__What you are asked to do__: When the data below is printed, every line must match exactly and the images must be absent.

__Given data__:
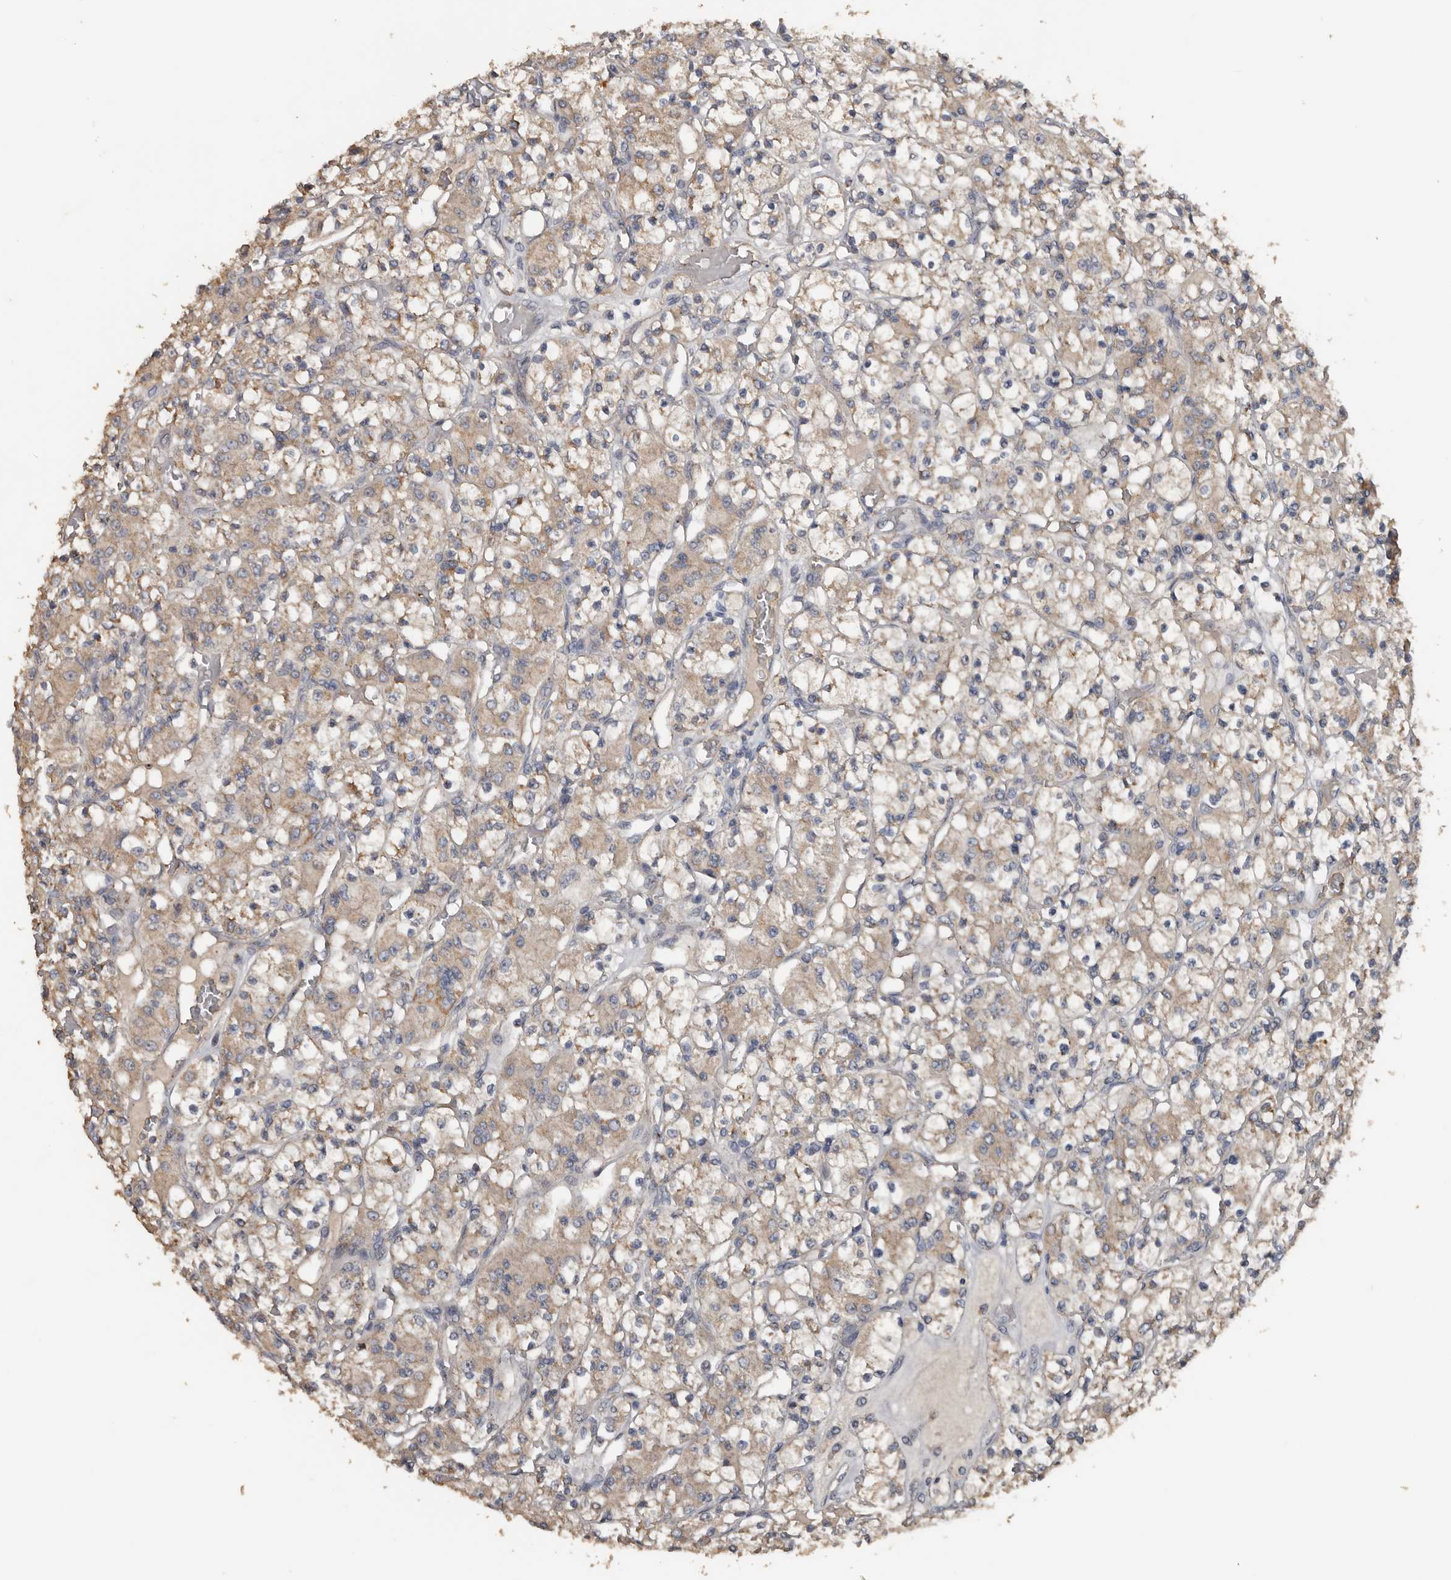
{"staining": {"intensity": "weak", "quantity": ">75%", "location": "cytoplasmic/membranous"}, "tissue": "renal cancer", "cell_type": "Tumor cells", "image_type": "cancer", "snomed": [{"axis": "morphology", "description": "Adenocarcinoma, NOS"}, {"axis": "topography", "description": "Kidney"}], "caption": "Adenocarcinoma (renal) stained with a brown dye exhibits weak cytoplasmic/membranous positive expression in approximately >75% of tumor cells.", "gene": "HYAL4", "patient": {"sex": "female", "age": 59}}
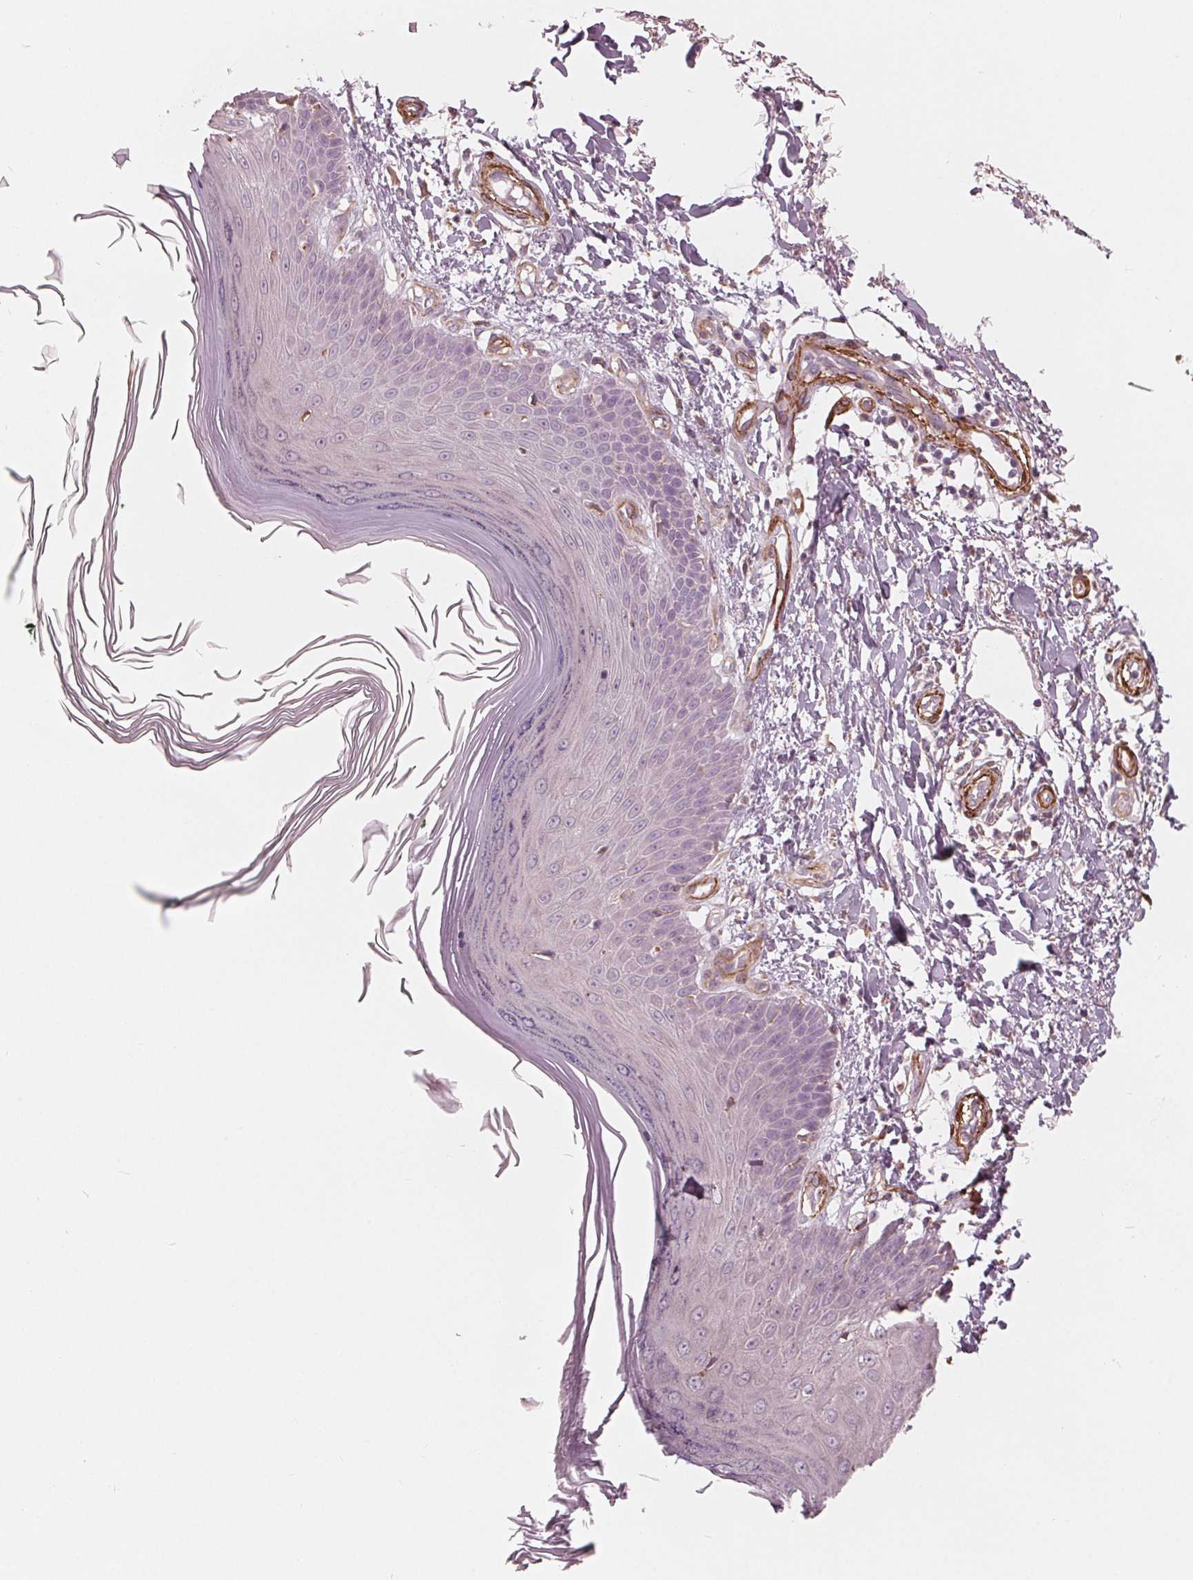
{"staining": {"intensity": "weak", "quantity": "<25%", "location": "cytoplasmic/membranous"}, "tissue": "skin", "cell_type": "Fibroblasts", "image_type": "normal", "snomed": [{"axis": "morphology", "description": "Normal tissue, NOS"}, {"axis": "topography", "description": "Skin"}], "caption": "Immunohistochemistry micrograph of normal human skin stained for a protein (brown), which demonstrates no expression in fibroblasts.", "gene": "MIER3", "patient": {"sex": "female", "age": 62}}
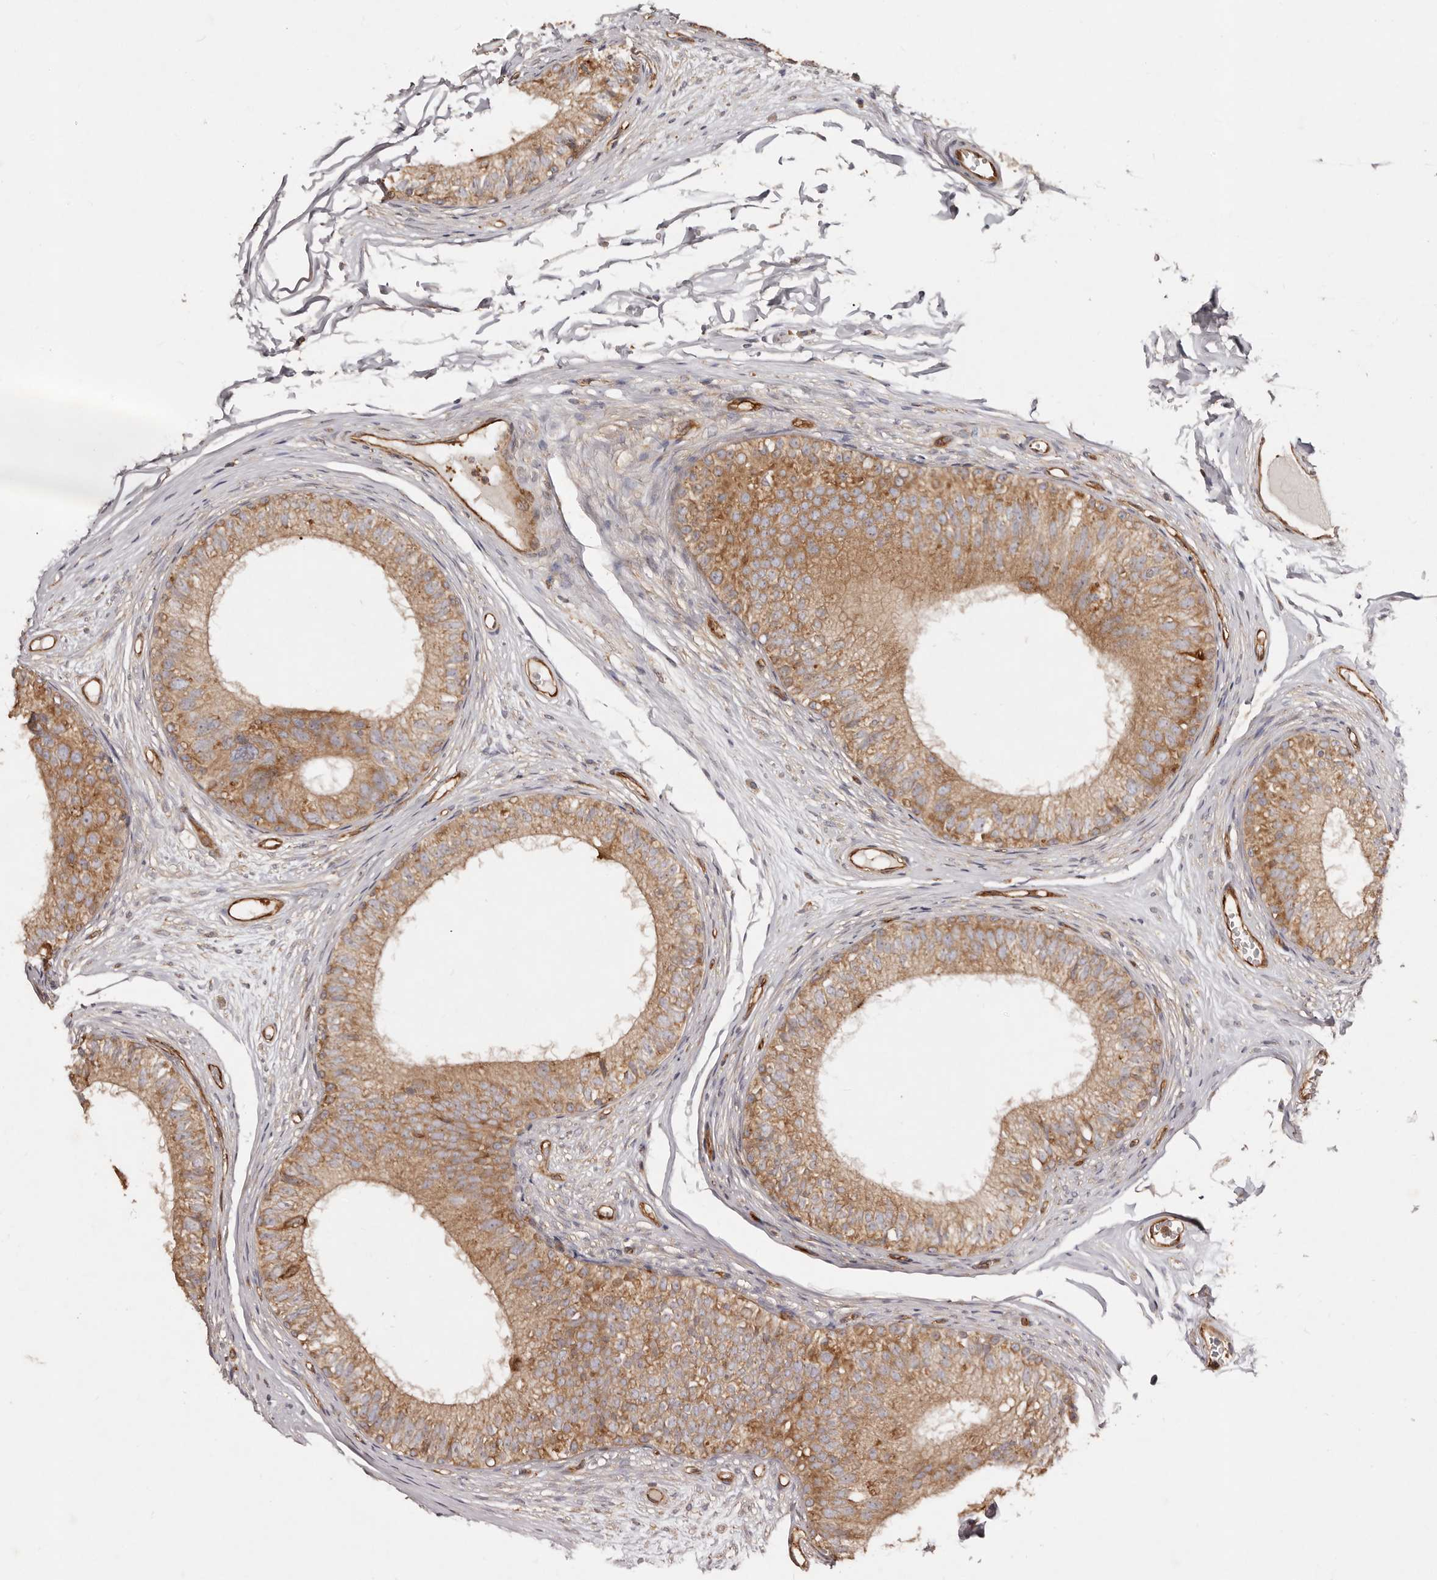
{"staining": {"intensity": "moderate", "quantity": ">75%", "location": "cytoplasmic/membranous"}, "tissue": "epididymis", "cell_type": "Glandular cells", "image_type": "normal", "snomed": [{"axis": "morphology", "description": "Normal tissue, NOS"}, {"axis": "morphology", "description": "Seminoma in situ"}, {"axis": "topography", "description": "Testis"}, {"axis": "topography", "description": "Epididymis"}], "caption": "Brown immunohistochemical staining in normal epididymis displays moderate cytoplasmic/membranous expression in approximately >75% of glandular cells.", "gene": "RPS6", "patient": {"sex": "male", "age": 28}}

__Final answer__:
{"staining": {"intensity": "weak", "quantity": ">75%", "location": "cytoplasmic/membranous"}, "tissue": "renal cancer", "cell_type": "Tumor cells", "image_type": "cancer", "snomed": [{"axis": "morphology", "description": "Adenocarcinoma, NOS"}, {"axis": "topography", "description": "Kidney"}], "caption": "Adenocarcinoma (renal) stained with a brown dye exhibits weak cytoplasmic/membranous positive expression in approximately >75% of tumor cells.", "gene": "HYAL4", "patient": {"sex": "female", "age": 59}}
{"staining": {"intensity": "weak", "quantity": "<25%", "location": "cytoplasmic/membranous"}, "tissue": "skin", "cell_type": "Fibroblasts", "image_type": "normal", "snomed": [{"axis": "morphology", "description": "Normal tissue, NOS"}, {"axis": "topography", "description": "Skin"}], "caption": "Immunohistochemistry micrograph of normal human skin stained for a protein (brown), which demonstrates no expression in fibroblasts.", "gene": "MIER3", "patient": {"sex": "female", "age": 62}}
{"staining": {"intensity": "moderate", "quantity": ">75%", "location": "cytoplasmic/membranous"}, "tissue": "epididymis", "cell_type": "Glandular cells", "image_type": "normal", "snomed": [{"axis": "morphology", "description": "Normal tissue, NOS"}, {"axis": "morphology", "description": "Seminoma in situ"}, {"axis": "topography", "description": "Testis"}, {"axis": "topography", "description": "Epididymis"}], "caption": "Brown immunohistochemical staining in normal epididymis displays moderate cytoplasmic/membranous expression in approximately >75% of glandular cells.", "gene": "RPS6", "patient": {"sex": "male", "age": 28}}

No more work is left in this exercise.